- [Tarefa 1] Segundo o texto sobre o Natal, quantos dias faltam para "aquele fuzuê de comilança"?
- [Tarefa 2] Transcreva sem alterações o trecho do texto sobre o Natal que começa em "Disfarçar. (suspiro curtinho)" e termina em "corpo presente. (suspiro)".

- [Texto para leitura]
-*-
SUSPIROS DE NATAL
A vida anda tão corrida que o Natal é lembrado logo depois dos finados. (suspiro) Pelo menos comercialmente, não é? Você já comprou os presentes? (suspiro) Daqui exatos cinco dias aquele fuzuê de comilança, de sorriso amarelo no desembrulhar da lembrança de amigo secreto – um cd que você pode baixar da internet ou algo para casa que a gente mesmo compra nas vitrines de quinquilharias da cidade. O que fazer?
Disfarçar. (suspiro curtinho) E se você recebeu uma boa educação em casa, sorria o mais sincero esgar – e você consegue! – dizendo “era isso o que eu precisava...”
Às vezes penso em um Natal diferente:
Mesa posta no meio da praça convidando todos os bebuns que perambulam por aí para dividir a comilança e suas vidas libertas. (suspiro) Como eles continuarão sendo o que são, pelo menos nessa noite, a bebida será de melhor qualidade e servida em cálices, sem a cobrança hipócrita do se dirigir, não beba.
Em montar um pinheirinho no dia 24 para uma instituição de menores carentes. Com direito a Papai Noel e abraços verdadeiros e minha solidariedade de corpo presente. (suspiro)
Em preparar uma ceia especial para velhos sem destino e doar meu tempo inútil (suspiro em seco) para escutar suas histórias de abandono e desprezo.
Quem sabe um Natal numa aldeia de caigangues? (suspiro) Dói quando vejo as crianças acompanhando as mães na mendicância pelas ruas da cidade, oferecendo cestos e artesanato de cipó. Eles crescem e perpetuam o andejar miserento de suas mães. (suspiro)
-*-
- [Material fornecido]

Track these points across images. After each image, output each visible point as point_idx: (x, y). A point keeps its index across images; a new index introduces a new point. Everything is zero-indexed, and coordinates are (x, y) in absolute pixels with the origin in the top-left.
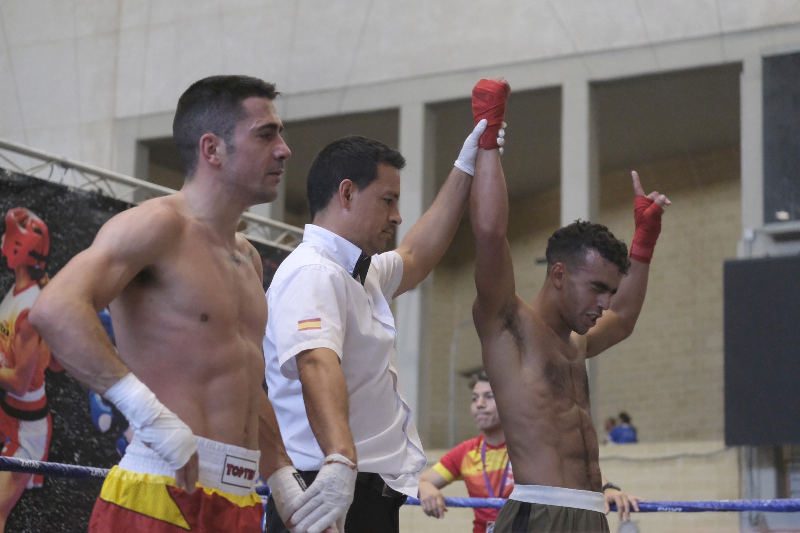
-*-
- [Espaço para resposta 1] Faltam exatos cinco dias.

- [Espaço para resposta 2]
Disfarçar. (suspiro curtinho) E se você recebeu uma boa educação em casa, sorria o mais sincero esgar – e você consegue! – dizendo “era isso o que eu precisava...”
Às vezes penso em um Natal diferente:
Mesa posta no meio da praça convidando todos os bebuns que perambulam por aí para dividir a comilança e suas vidas libertas. (suspiro) Como eles continuarão sendo o que são, pelo menos nessa noite, a bebida será de melhor qualidade e servida em cálices, sem a cobrança hipócrita do se dirigir, não beba.
Em montar um pinheirinho no dia 24 para uma instituição de menores carentes. Com direito a Papai Noel e abraços verdadeiros e minha solidariedade de corpo presente. (suspiro)